▸ Work to be completed
Edit the lines running from the line containing "メールアドレス(返信が必要な方はご記入下さい)" through the end of the lines, replacing "Oceľová tužinka" with "Oceľová špička" and leaving all else unchanged. Reproduce only that stretch, and omit the pictures from your answer.

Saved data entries
::::

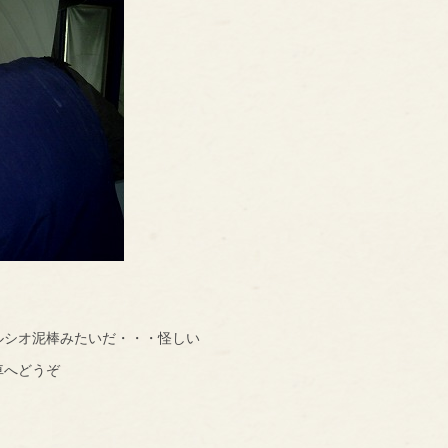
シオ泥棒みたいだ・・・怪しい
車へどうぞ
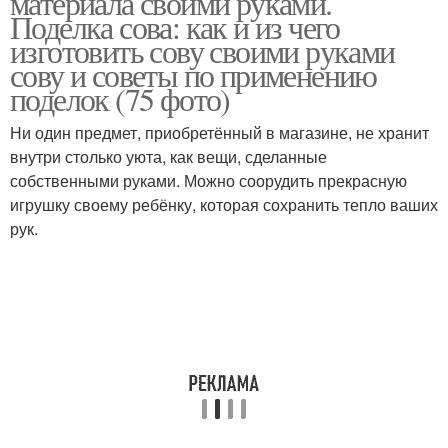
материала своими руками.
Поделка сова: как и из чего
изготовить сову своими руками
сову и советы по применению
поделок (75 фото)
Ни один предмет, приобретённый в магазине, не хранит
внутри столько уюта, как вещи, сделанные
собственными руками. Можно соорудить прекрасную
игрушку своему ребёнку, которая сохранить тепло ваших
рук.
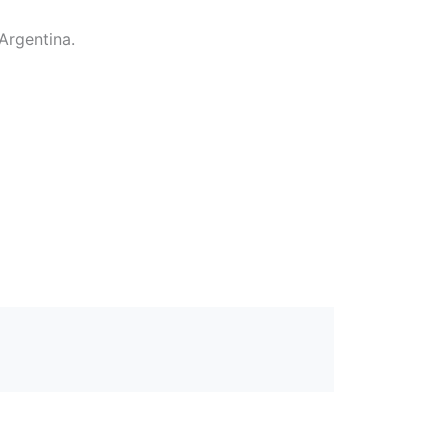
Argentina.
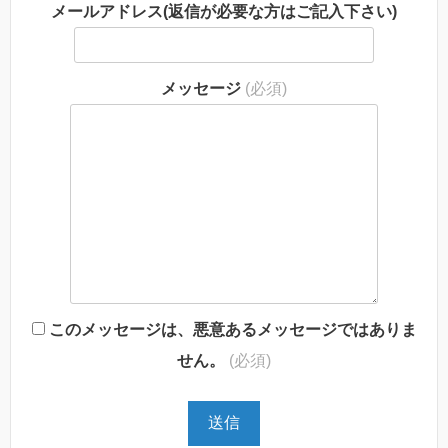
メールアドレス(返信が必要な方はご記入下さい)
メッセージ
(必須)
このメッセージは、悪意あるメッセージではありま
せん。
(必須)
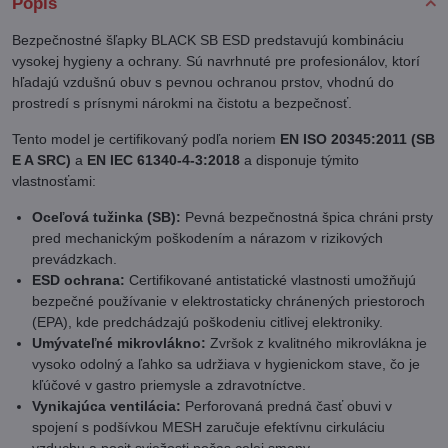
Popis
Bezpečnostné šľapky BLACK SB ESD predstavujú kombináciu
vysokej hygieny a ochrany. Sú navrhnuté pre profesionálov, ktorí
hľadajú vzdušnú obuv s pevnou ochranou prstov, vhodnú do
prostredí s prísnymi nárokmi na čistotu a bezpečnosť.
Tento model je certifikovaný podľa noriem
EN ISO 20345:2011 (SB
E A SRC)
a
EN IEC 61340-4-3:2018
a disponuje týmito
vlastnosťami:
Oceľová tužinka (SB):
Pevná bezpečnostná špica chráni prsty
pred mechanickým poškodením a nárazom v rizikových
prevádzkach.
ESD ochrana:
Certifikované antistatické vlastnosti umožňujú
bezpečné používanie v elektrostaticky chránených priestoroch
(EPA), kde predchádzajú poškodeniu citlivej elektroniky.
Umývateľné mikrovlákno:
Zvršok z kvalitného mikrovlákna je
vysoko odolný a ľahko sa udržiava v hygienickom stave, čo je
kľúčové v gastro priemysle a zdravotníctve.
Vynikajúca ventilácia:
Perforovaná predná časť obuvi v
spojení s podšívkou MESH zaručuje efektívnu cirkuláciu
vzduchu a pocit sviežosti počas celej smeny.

::::

▸ Answer space
メールアドレス(返信が必要な方はご記入下さい)
メッセージ
(必須)
このメッセージは、悪意あるメッセージではありま
せん。
(必須)
Popis
Bezpečnostné šľapky BLACK SB ESD predstavujú kombináciu
vysokej hygieny a ochrany. Sú navrhnuté pre profesionálov, ktorí
hľadajú vzdušnú obuv s pevnou ochranou prstov, vhodnú do
prostredí s prísnymi nárokmi na čistotu a bezpečnosť.
Tento model je certifikovaný podľa noriem
EN ISO 20345:2011 (SB
E A SRC)
a
EN IEC 61340-4-3:2018
a disponuje týmito
vlastnosťami:
Oceľová špička (SB):
Pevná bezpečnostná špica chráni prsty
pred mechanickým poškodením a nárazom v rizikových
prevádzkach.
ESD ochrana:
Certifikované antistatické vlastnosti umožňujú
bezpečné používanie v elektrostaticky chránených priestoroch
(EPA), kde predchádzajú poškodeniu citlivej elektroniky.
Umývateľné mikrovlákno:
Zvršok z kvalitného mikrovlákna je
vysoko odolný a ľahko sa udržiava v hygienickom stave, čo je
kľúčové v gastro priemysle a zdravotníctve.
Vynikajúca ventilácia:
Perforovaná predná časť obuvi v
spojení s podšívkou MESH zaručuje efektívnu cirkuláciu
vzduchu a pocit sviežosti počas celej smeny.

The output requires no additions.